Gerätegestützte Telemedizin: Die flächendeckende Integration gerätegestützter telemedizinischer Versorgungswege verhindert, dass pflegebedürftige Menschen vermeidbare Krankenhauseinweisungen erfahren. Das ist häufig der Fall, wenn die persönliche Begutachtung durch ärztliches Personal am Telefon hinreichend möglich und der Weg zur nächsten Hausarztpraxis zu weit ist. Die Folge sind erhebliche Belastungen der pflegebedürftigen Menschen und finanzielle Kosten für das Gesundheitssystem. Zu diesem Zweck zugelassene, digital vernetzte Medizingeräte machen eine Messung des Blutdrucks und Pulses möglich. Dabei führt die Pflegeperson die Maßnahme vor Ort im Pflegeheim oder dem Zuhause der pflegebedürftigen Person durch, während die Begutachtung dank neuester Mobilfunkstandards und Breitbandanbindungen asynchron oder im Bedarfsfall sogar in Echtzeit durch ärztliches Personal in den Praxen erfolgt.

Robotik in der Pflege: Die Robotik hat das Potenzial, das Pflegepersonal in Zukunft erheblich zu entlasten, indem sie körperlich anstrengende Aufgaben wie das Heben und Umlagern von Patienten übernimmt und bei alltäglichen Tätigkeiten wie Essen, Anziehen oder der Mobilität hilft. Roboter können zudem Vitaldaten überwachen, Routineaufgaben automatisieren und bei der Rehabilitation oder sozialen Interaktion mit Patienten unterstützen.
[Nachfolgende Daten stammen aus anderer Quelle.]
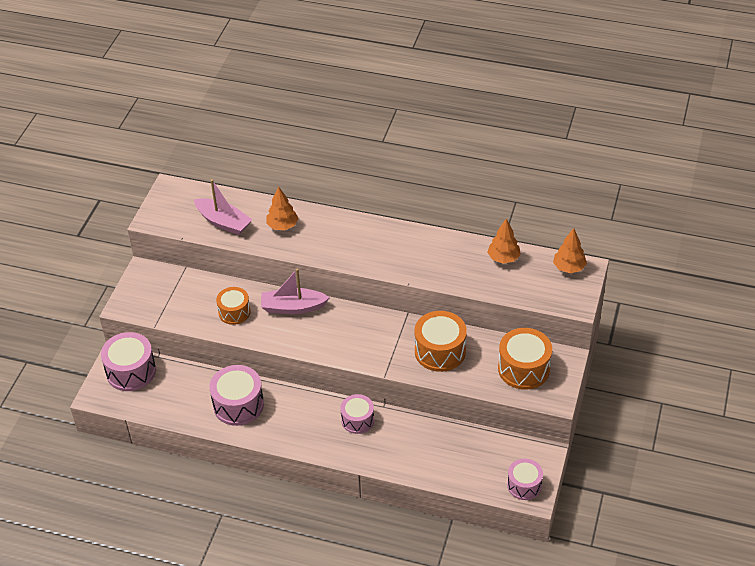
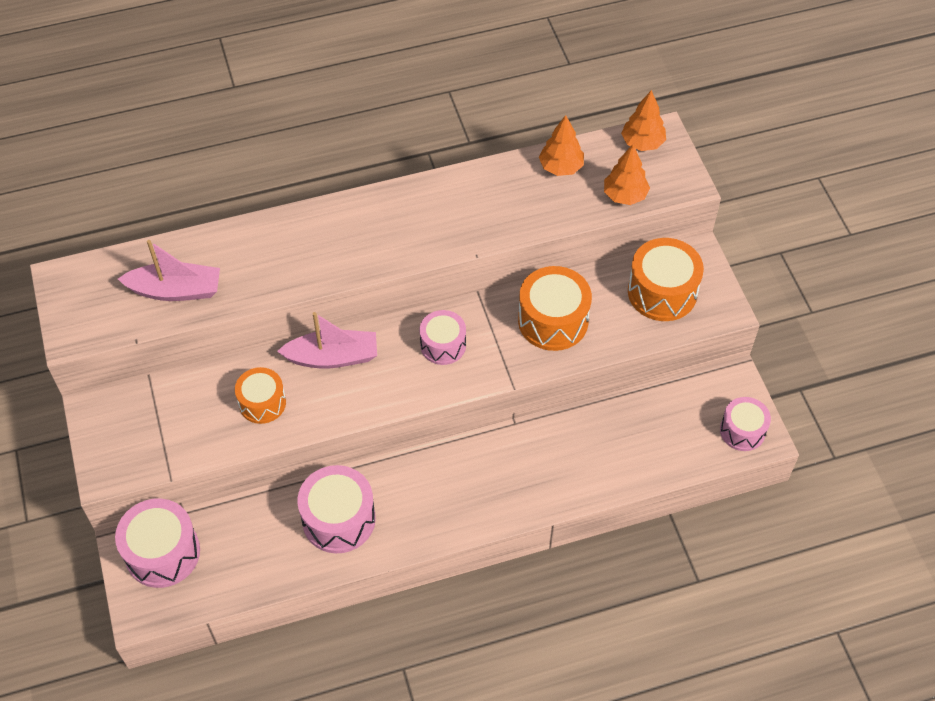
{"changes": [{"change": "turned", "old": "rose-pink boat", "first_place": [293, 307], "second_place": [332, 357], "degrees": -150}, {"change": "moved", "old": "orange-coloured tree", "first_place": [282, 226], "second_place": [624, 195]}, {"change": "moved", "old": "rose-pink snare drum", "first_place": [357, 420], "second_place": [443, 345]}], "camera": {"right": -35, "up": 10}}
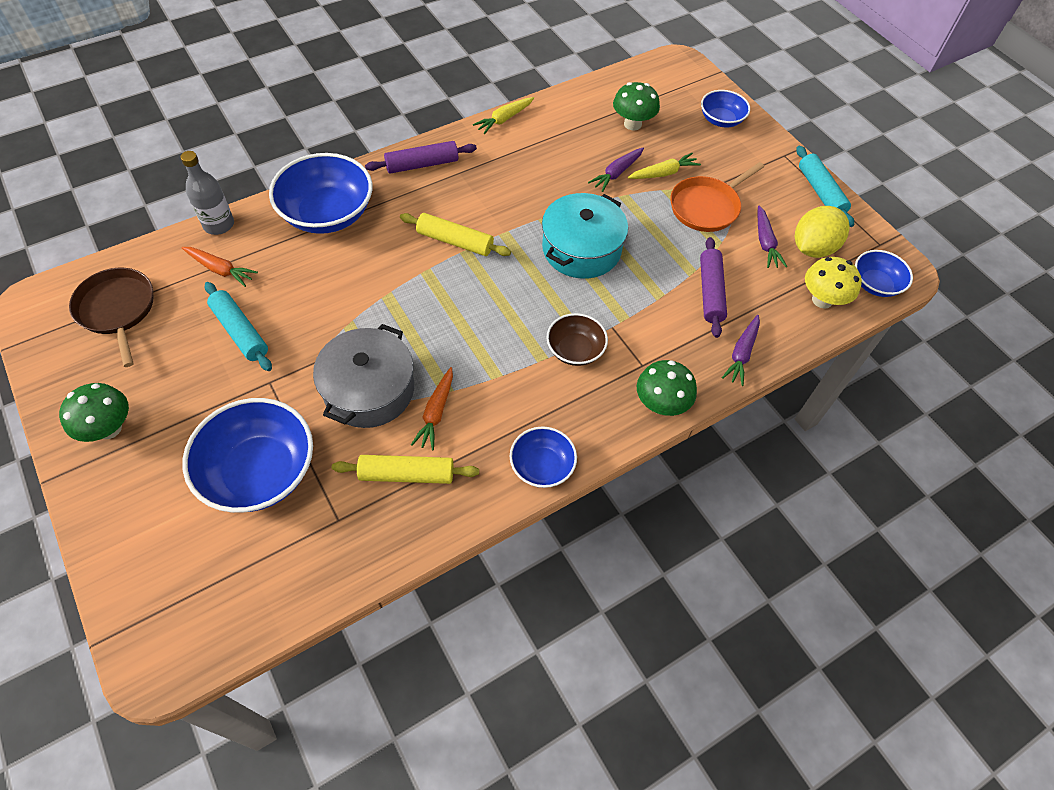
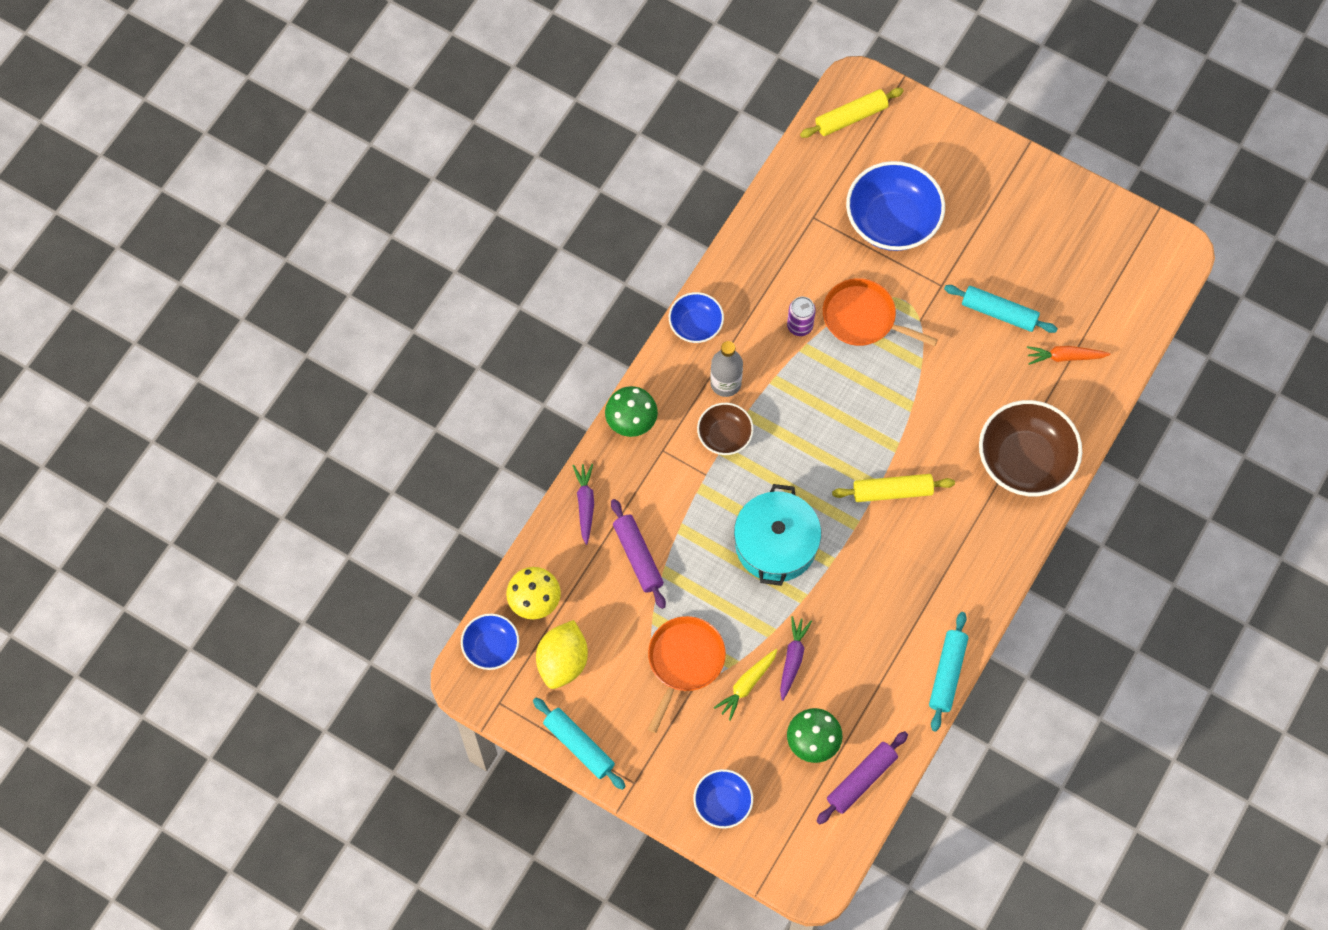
{"changes": [{"change": "removed", "old": "leaf-green toadstool", "first_place": [109, 428]}, {"change": "removed", "old": "brown frying pan", "first_place": [117, 310]}, {"change": "moved", "old": "gray bottle", "first_place": [219, 225], "second_place": [725, 383]}, {"change": "recoloured", "old": "cobalt deep dish", "new": "brown deep dish", "first_place": [327, 214], "second_place": [1025, 460]}, {"change": "replaced", "old": "gray cooking pot", "new": "orange-coloured frying pan", "first_place": [369, 389], "second_place": [863, 318]}, {"change": "moved", "old": "yellow pastry roller", "first_place": [407, 474], "second_place": [851, 117]}, {"change": "moved", "old": "purple pastry roller", "first_place": [422, 164], "second_place": [861, 780]}, {"change": "replaced", "old": "orange-coloured carrot", "new": "purple can", "first_place": [436, 412], "second_place": [800, 326]}, {"change": "replaced", "old": "yellow carrot", "new": "turquoise pastry roller", "first_place": [504, 119], "second_place": [947, 673]}, {"change": "removed", "old": "purple carrot", "first_place": [765, 242]}], "camera": {"right": 155, "up": 10}}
Digitale und technische Unterstützungssysteme können unter Wahrung der Privatsphäre zur Stärkung der Gesundheitskompetenz, zu mehr Selbstständigkeit und einer höheren Lebenserwartung beitragen. Sie haben das Potenzial, pflegebedürftige Menschen dabei zu unterstützen, länger selbstbestimmt, selbstständig und auf eigenen Wunsch in ihrem gewohnten privaten Umfeld zu verbleiben. Eine größere Selbstständigkeit der pflegebedürftigen Menschen schafft Lebensqualität und entlastet in der Regel auch die informell und beruflich Pflegenden.

10. Nachhaltige Finanzierung der Pflegeversicherung

Bei allen Überlegungen muss der Grundsatz im Vordergrund stehen, dass die Pflegebedürftigen bei der Eigenbeteiligung nicht finanziell überfordert werden dürfen. Um dies zu gewährleisten, müssen die finanziellen Lasten auf viele Schultern verteilt werden. Dies erfordert auch eine Weiterentwicklung des bewährten, robusten und krisenresistenten Umlagesystems.

Darüber hinaus benötigt die SPV langfristig einen zweckgebundenen, verlässlichen und dynamisierten Bundesbeitrag, um die gesamtgesellschaftlichen Leistungen auszugleichen, die von ihr getragen werden. Diese Leistungen fallen in die staatliche Finanzierungsverantwortung und müssen klar abgegrenzt und durch eine vollständige staatliche Finanzierung abgesichert werden. Dazu zählen unter anderem die Übernahme der Rentenzahlungen für pflegende Angehörige sowie Ausbildungskosten und Investitionskosten.